Claimant was chief caretaker of a large country estate, far removed from any urban center. He was engaged in haying and stowing hay in the barn. And when about to mow away hay on July 10, 1932, and while using a ladder in connection with the work, it broke and he fell therefrom about ten feet to the barn floor. His shin was “ skinned ” to an extent of six or seven inches. For about two weeks the injured part was protected by sterile bandage at home, no medication being applied. The wound progressed satisfactorily until it appeared to claimant to be entirely healed, and he thought it was. About two months later a pain developed in the leg, “ not *872exactly in the same spot.” Doctors were consulted, treatment in a hospital followed, and finally the leg was amputated February 8, 1933. Up until a conversation with the doctor in March, 1933, the claimant did not associate the accidental injury with the pain in his leg or with the necessity of amputation.
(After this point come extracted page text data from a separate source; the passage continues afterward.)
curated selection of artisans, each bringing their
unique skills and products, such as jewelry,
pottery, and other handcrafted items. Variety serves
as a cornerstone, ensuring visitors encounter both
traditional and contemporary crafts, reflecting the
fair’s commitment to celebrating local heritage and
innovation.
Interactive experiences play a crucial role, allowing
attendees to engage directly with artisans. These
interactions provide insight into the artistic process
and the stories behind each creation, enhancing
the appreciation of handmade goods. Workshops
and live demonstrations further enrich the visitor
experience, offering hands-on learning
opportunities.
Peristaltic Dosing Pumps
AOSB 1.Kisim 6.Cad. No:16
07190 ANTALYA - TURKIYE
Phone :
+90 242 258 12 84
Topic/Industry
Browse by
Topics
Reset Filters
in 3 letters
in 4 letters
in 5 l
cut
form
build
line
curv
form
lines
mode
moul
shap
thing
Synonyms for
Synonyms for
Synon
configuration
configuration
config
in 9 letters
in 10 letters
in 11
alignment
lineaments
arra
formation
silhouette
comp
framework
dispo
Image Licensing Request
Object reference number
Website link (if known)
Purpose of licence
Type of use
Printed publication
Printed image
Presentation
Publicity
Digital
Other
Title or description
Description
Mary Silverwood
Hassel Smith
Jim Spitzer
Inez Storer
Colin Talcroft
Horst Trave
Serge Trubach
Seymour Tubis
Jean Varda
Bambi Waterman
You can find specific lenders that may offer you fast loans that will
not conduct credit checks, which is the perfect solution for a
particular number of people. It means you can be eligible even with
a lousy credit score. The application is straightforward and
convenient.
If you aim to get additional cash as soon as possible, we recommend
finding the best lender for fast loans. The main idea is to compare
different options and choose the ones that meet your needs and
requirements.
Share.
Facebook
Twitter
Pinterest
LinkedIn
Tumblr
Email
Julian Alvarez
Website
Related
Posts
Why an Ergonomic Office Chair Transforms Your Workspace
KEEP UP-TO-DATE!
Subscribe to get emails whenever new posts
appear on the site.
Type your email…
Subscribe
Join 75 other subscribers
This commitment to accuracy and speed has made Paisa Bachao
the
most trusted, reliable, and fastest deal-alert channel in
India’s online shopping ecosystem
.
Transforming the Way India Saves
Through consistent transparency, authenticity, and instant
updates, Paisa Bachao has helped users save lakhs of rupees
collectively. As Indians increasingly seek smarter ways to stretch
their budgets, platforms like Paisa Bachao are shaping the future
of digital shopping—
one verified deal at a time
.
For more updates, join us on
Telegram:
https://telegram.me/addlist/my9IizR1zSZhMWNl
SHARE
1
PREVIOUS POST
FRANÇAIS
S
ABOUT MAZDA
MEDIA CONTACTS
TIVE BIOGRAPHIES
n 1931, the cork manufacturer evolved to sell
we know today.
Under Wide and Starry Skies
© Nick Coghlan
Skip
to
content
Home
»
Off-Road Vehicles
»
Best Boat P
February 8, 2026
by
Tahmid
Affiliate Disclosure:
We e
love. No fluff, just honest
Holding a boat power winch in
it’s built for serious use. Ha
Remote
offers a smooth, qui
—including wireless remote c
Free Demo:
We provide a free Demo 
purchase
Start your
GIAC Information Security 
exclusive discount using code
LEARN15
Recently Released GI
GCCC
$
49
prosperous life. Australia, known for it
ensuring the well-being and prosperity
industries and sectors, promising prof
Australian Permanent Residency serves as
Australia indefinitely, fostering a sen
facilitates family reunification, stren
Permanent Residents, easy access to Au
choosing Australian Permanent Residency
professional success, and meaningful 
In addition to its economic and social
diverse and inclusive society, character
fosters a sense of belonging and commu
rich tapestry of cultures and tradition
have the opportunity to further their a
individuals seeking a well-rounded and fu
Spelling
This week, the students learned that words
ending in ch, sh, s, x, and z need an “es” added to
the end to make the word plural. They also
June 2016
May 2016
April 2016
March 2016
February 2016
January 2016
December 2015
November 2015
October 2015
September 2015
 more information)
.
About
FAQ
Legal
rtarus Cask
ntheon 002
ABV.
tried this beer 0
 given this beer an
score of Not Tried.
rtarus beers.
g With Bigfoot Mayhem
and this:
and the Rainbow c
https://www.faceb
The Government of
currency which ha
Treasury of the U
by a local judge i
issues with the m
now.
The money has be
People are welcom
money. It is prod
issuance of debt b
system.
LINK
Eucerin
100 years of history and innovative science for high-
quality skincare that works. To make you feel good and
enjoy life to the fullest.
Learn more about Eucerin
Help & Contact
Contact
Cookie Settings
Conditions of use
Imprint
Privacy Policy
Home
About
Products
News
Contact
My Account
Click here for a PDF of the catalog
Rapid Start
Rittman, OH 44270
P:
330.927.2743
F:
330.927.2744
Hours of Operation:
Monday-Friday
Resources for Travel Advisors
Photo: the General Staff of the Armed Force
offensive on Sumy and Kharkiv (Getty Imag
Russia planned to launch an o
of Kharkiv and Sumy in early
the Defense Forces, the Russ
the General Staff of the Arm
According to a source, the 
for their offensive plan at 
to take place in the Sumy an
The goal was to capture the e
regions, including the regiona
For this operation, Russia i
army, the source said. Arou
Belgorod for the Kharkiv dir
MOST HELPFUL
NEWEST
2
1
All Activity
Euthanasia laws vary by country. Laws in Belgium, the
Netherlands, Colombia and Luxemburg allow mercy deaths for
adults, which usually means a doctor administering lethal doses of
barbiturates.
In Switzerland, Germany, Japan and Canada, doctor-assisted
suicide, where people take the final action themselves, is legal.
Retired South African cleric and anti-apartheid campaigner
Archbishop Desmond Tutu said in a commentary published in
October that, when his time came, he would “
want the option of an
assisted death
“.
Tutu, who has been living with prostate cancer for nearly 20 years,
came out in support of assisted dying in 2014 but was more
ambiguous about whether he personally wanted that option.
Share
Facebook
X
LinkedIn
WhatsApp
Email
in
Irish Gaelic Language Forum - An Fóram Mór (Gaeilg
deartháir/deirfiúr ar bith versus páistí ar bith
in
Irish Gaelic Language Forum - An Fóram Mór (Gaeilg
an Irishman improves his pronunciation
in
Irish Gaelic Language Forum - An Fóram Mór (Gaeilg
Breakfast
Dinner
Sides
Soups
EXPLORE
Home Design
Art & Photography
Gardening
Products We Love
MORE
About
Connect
He did not think of any causal relation. The employer was consulted by the claimant in October, 1932, when the pain in his leg began to bother him, and the employer advised consulting a certain doctor in Ogdensburg, which claimant did, and he was sent to the hospital for a first operation. The employer called at the hospital twice to see claimant, at a great distance from the employer’s home. The carrier complains that the Industrial Board committed error in excusing the failure to give notice of the injury within thirty days after the accident, pursuant to section 18 of the Workmen’s Compensation Law. There is nothing in the record to justify an inference that claimant was guilty of bad faith, or failed to give notice promptly after being informed that the injured shin was the cause of the loss of the leg. The Board found that claimant was not aware at an earlier time than mentioned that there was causal relation between the injury and the amputation, and accordingly could not give notice of injury; that the employer had actual notice of claimant’s condition, and advised a certain doctor, and was not prejudiced by the failure of notice. The finding of the Board was justified by the evidence. Award unanimously affirmed, with costs to the State Industrial Board. Present — Hill, P. J., Rhodes, McNamee, Crapser and Bliss, JJ.